Super Hero - Kurtz's earlier character Captain Amazing made an early appearance and earned a spinoff. More recently, we've seen Jingle Force Five (a Christmas-themed parody of the original X-Men lineup) and The Lolbat, a combination of Batman and the internet lolcat phenomena, whose Rogues Gallery is made up of Grammar Nazis.
Thanks for the Mammary - Francis honks Jade's boob when he thinks that he's in the future and therefore his actions have no consequences (It Makes Sense in Context). This leads to Jade leaving PvP to start her her own magazine.
Part of the reason she returns to PvP is because one of her (female) coworkers in the new magazine does the exact same thing.
Tribute To Fido: Kirby, Cole's basset hound, is named after (and modeled on) Scott Kurtz's own basset hound Kirby.
Two Gamers on a Couch - Robbie and Jase were very nearly a parody of this as a B side story. At one point they got locked in their playing room for a month and didn't even notice.
Also later the couch broke and they had a funeral pyre for it.
Robbie "Okay everyone stand back. This thing absorbed decades worth of farts and it's going to go up like a roman candle."
What the Hell, Hero? - Done twice in a row.

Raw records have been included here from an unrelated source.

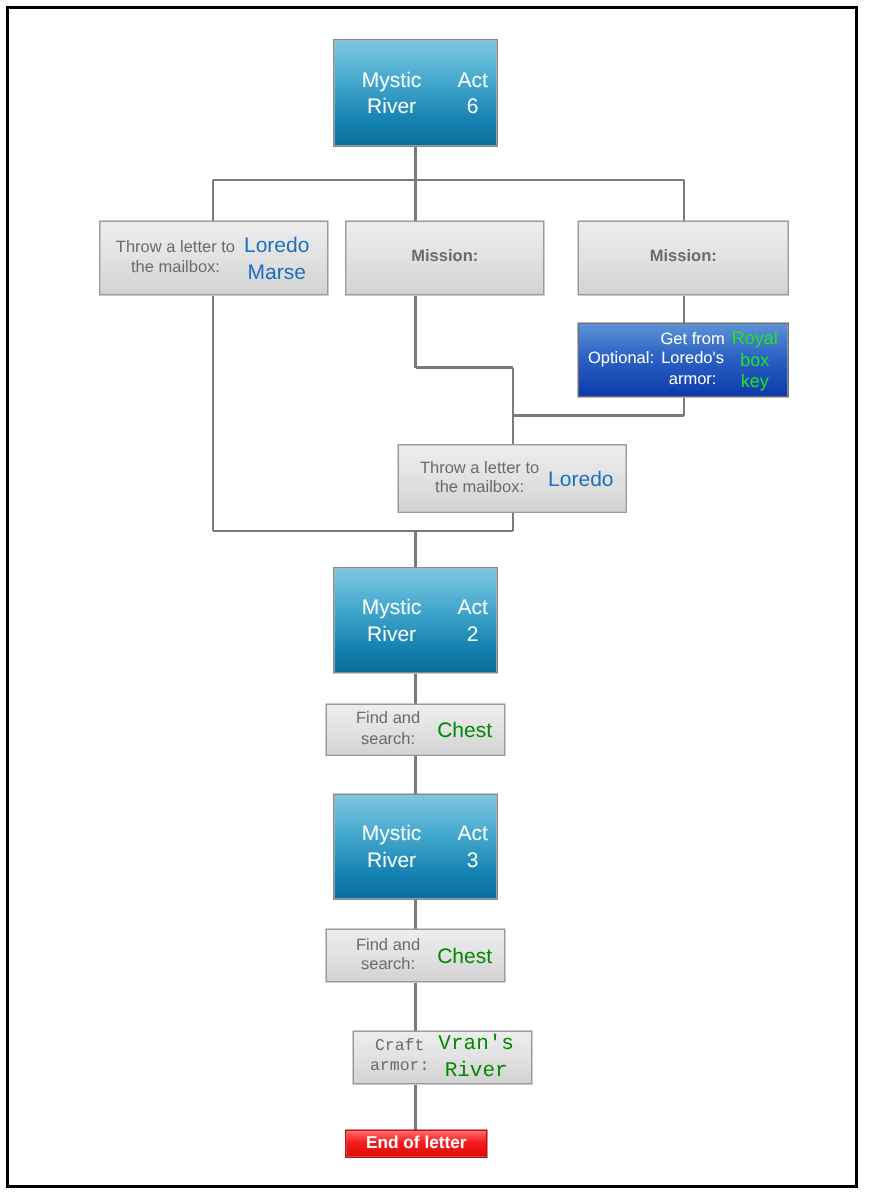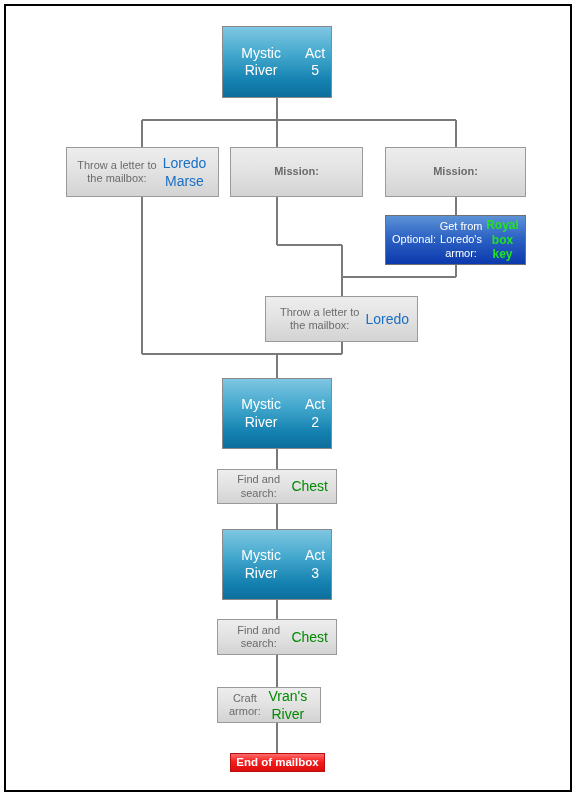--- a/index.html
+++ b/index.html
@@ -121,7 +121,7 @@
 
     <div class="node act" style="left:216px;top:20px;width:110px;height:72px;">
       <span class="l1">Mystic River</span>
-      <span class="l2">Act 5</span>
+      <span class="l2">Act 6</span>
     </div>
 
     <div class="node task" style="left:60px;top:141px;width:153px;height:50px;">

Max breaks into Cole's office and figures out PvP is going under and Cole calls him out on it and promptly fires him... But then Brent, after finding out Max is indeed right and that Cole had been ignoring Max, gives Cole an epic slap to the face.
Whole Plot Reference: Although the strip frequently alludes to films, comics and video games in its plots, the confrontation between Cole and Lucille played out over several strips at the end of the most recent LARP arc is taken practically line-by-line from the confrontation between Luke and the Emperor from Return of the Jedi, with Cole as Luke, Lucille as the Emperor, and Max as Vader.
Younger Than They Look - Cole, Brent, Robbie and Jase were college roommates, which suggests they're around the same age. Cole states in one early strip that he's about to turn 30. He looks a solid 15 years older than Brent.
Zany Scheme - Referred to as "Wacky Adventure". On one occasion Cole actually vetoed a perfectly good plan to discover the identity of Jade's online romance on the grounds that it wasn't interestingly wacky enough.